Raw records
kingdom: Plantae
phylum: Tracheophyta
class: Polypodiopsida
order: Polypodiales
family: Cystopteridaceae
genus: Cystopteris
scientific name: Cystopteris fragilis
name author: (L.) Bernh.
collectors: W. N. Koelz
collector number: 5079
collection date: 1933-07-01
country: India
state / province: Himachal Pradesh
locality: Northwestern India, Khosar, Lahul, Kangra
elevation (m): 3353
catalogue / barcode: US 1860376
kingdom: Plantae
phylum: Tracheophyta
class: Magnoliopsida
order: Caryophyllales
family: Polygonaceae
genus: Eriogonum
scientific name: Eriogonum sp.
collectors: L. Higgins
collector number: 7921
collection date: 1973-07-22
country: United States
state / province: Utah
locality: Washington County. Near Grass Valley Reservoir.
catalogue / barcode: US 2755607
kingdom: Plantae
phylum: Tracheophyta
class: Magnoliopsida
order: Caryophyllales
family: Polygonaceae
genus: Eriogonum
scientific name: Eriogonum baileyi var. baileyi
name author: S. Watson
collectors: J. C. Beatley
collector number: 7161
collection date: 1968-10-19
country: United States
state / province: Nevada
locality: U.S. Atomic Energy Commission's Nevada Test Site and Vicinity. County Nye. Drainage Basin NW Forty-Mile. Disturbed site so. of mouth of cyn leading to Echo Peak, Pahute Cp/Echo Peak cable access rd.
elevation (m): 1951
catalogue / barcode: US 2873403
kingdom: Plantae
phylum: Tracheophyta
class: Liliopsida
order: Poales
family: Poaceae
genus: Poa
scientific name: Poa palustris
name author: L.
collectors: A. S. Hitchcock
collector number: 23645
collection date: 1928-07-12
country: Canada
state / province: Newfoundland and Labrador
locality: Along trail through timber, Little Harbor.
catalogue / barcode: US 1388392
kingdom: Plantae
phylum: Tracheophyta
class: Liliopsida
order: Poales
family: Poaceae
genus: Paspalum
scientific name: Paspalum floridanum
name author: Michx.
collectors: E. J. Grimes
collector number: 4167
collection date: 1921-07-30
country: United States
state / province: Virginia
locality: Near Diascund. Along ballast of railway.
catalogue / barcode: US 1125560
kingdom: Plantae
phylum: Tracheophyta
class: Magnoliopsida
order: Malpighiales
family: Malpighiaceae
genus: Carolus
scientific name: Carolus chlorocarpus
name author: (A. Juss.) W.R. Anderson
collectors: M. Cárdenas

## What is expected:
Please write out these lines again, replacing "collectors" with "collected by" and changing nothing else.

## Output of the task:
kingdom: Plantae
phylum: Tracheophyta
class: Polypodiopsida
order: Polypodiales
family: Cystopteridaceae
genus: Cystopteris
scientific name: Cystopteris fragilis
name author: (L.) Bernh.
collected by: W. N. Koelz
collector number: 5079
collection date: 1933-07-01
country: India
state / province: Himachal Pradesh
locality: Northwestern India, Khosar, Lahul, Kangra
elevation (m): 3353
catalogue / barcode: US 1860376
kingdom: Plantae
phylum: Tracheophyta
class: Magnoliopsida
order: Caryophyllales
family: Polygonaceae
genus: Eriogonum
scientific name: Eriogonum sp.
collected by: L. Higgins
collector number: 7921
collection date: 1973-07-22
country: United States
state / province: Utah
locality: Washington County. Near Grass Valley Reservoir.
catalogue / barcode: US 2755607
kingdom: Plantae
phylum: Tracheophyta
class: Magnoliopsida
order: Caryophyllales
family: Polygonaceae
genus: Eriogonum
scientific name: Eriogonum baileyi var. baileyi
name author: S. Watson
collected by: J. C. Beatley
collector number: 7161
collection date: 1968-10-19
country: United States
state / province: Nevada
locality: U.S. Atomic Energy Commission's Nevada Test Site and Vicinity. County Nye. Drainage Basin NW Forty-Mile. Disturbed site so. of mouth of cyn leading to Echo Peak, Pahute Cp/Echo Peak cable access rd.
elevation (m): 1951
catalogue / barcode: US 2873403
kingdom: Plantae
phylum: Tracheophyta
class: Liliopsida
order: Poales
family: Poaceae
genus: Poa
scientific name: Poa palustris
name author: L.
collected by: A. S. Hitchcock
collector number: 23645
collection date: 1928-07-12
country: Canada
state / province: Newfoundland and Labrador
locality: Along trail through timber, Little Harbor.
catalogue / barcode: US 1388392
kingdom: Plantae
phylum: Tracheophyta
class: Liliopsida
order: Poales
family: Poaceae
genus: Paspalum
scientific name: Paspalum floridanum
name author: Michx.
collected by: E. J. Grimes
collector number: 4167
collection date: 1921-07-30
country: United States
state / province: Virginia
locality: Near Diascund. Along ballast of railway.
catalogue / barcode: US 1125560
kingdom: Plantae
phylum: Tracheophyta
class: Magnoliopsida
order: Malpighiales
family: Malpighiaceae
genus: Carolus
scientific name: Carolus chlorocarpus
name author: (A. Juss.) W.R. Anderson
collected by: M. Cárdenas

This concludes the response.